| Your goal |
Reproduce verbatim the stretch from the start of the entries through the line containing "- Poder Executivo: O".

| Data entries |
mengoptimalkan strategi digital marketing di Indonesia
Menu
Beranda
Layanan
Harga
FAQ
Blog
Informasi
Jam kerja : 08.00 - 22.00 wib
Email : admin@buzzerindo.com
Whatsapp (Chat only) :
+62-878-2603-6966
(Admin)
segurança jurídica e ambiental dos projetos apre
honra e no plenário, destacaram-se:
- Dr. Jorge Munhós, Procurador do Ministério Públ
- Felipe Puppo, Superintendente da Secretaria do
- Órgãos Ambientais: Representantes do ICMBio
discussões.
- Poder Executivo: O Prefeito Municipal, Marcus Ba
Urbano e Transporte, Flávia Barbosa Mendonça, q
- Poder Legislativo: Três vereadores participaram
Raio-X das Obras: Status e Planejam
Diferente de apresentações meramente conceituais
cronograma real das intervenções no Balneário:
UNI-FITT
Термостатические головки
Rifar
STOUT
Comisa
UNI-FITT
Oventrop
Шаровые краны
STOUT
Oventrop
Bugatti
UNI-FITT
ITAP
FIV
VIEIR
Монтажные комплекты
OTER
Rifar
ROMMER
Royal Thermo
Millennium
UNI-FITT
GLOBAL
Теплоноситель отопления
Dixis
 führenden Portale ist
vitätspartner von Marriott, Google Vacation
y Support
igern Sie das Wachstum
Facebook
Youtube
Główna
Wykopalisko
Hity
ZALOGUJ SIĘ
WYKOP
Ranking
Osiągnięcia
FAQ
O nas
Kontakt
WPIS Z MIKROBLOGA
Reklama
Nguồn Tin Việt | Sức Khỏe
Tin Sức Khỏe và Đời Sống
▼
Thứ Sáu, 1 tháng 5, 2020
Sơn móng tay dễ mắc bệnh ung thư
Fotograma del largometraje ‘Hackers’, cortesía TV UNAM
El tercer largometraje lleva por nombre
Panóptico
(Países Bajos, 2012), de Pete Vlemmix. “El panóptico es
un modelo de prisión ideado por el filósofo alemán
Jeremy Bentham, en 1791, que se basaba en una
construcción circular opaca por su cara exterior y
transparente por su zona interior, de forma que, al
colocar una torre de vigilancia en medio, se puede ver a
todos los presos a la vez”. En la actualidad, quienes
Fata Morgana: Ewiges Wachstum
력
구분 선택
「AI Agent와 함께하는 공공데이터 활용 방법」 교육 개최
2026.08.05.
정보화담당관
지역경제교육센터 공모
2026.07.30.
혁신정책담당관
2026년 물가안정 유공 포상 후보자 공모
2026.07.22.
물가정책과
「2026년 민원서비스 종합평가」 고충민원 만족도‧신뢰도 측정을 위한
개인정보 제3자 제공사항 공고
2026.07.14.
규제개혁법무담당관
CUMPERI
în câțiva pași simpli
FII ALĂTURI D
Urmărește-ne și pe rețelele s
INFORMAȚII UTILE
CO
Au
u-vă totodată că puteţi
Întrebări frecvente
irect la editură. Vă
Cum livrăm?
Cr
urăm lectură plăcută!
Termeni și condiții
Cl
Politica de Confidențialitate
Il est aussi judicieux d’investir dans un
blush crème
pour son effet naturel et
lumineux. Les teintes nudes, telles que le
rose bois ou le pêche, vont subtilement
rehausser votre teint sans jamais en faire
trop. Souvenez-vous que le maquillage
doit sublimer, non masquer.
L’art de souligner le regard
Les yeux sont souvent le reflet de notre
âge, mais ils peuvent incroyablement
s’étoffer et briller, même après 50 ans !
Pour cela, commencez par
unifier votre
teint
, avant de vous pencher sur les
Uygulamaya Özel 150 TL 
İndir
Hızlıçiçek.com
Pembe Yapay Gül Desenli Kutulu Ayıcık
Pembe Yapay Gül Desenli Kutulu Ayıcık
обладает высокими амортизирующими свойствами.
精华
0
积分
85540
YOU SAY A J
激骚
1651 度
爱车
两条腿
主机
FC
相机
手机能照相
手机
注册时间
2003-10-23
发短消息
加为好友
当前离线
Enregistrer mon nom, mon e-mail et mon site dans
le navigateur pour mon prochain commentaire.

| Response to the task |
mengoptimalkan strategi digital marketing di Indonesia
Menu
Beranda
Layanan
Harga
FAQ
Blog
Informasi
Jam kerja : 08.00 - 22.00 wib
Email : admin@buzzerindo.com
Whatsapp (Chat only) :
+62-878-2603-6966
(Admin)
segurança jurídica e ambiental dos projetos apre
honra e no plenário, destacaram-se:
- Dr. Jorge Munhós, Procurador do Ministério Públ
- Felipe Puppo, Superintendente da Secretaria do
- Órgãos Ambientais: Representantes do ICMBio
discussões.
- Poder Executivo: O Prefeito Municipal, Marcus Ba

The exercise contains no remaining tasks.